*What is expected*
Where a line in the entries below contains the word "работы", count it. Return the total alone.

*Available data*

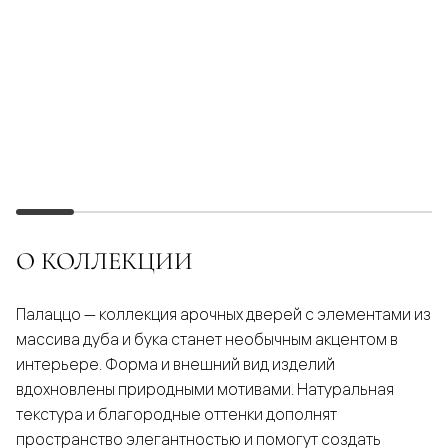
О КОЛЛЕКЦИИ
Палаццо — коллекция арочных дверей с элементами из
массива дуба и бука станет необычным акцентом в
интерьере. Форма и внешний вид изделий
вдохновлены природными мотивами. Натуральная
текстура и благородные оттенки дополнят
пространство элегантностью и помогут создать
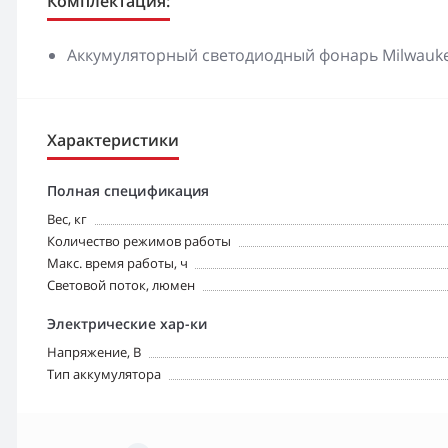
Комплектация:
Аккумуляторный светодиодный фонарь Milwaukee
Характеристики
Полная спецификация
Вес, кг
Количество режимов работы
Макс. время работы, ч
Световой поток, люмен
Электрические хар-ки
Напряжение, В
Тип аккумулятора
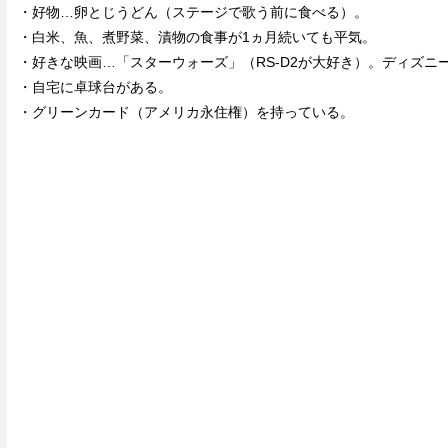
・好物…卵とじうどん（ステージで歌う前に食べる）。
・白米、魚、煮野菜、漬物の食事が1ヵ月続いても平気。
・好きな映画…「スターウォーズ」（RS-D2が大好き）。ディズニ
・自宅に卓球台がある。
・グリーンカード（アメリカ永住権）を持っている。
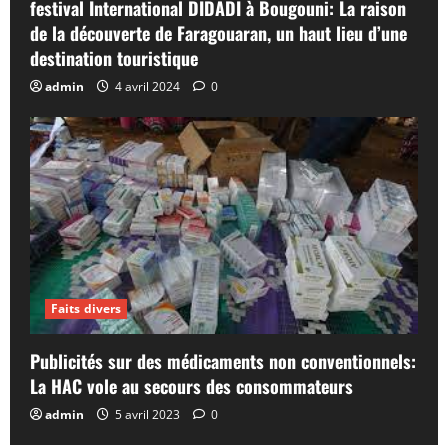
festival International DIDADI à Bougouni: La raison
de la découverte de Faragouaran, un haut lieu d’une
destination touristique
admin
4 avril 2024
0
Faits divers
Publicités sur des médicaments non conventionnels:
La HAC vole au secours des consommateurs
admin
5 avril 2023
0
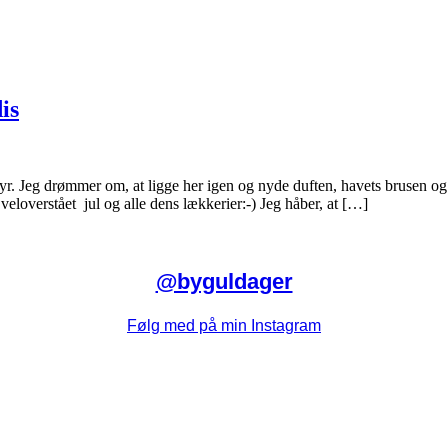
is
r. Jeg drømmer om, at ligge her igen og nyde duften, havets brusen og s
loverstået jul og alle dens lækkerier:-) Jeg håber, at […]
@byguldager
Følg med på min Instagram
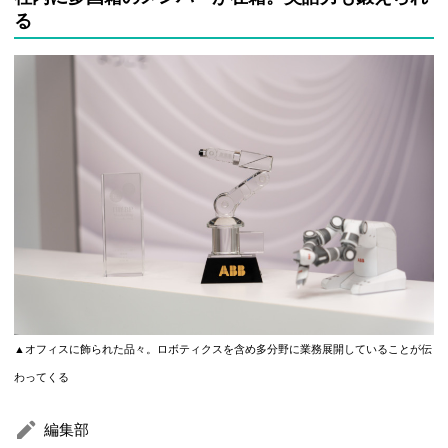
る
▲オフィスに飾られた品々。ロボティクスを含め多分野に業務展開していることが伝
わってくる
編集部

*Task solution*
2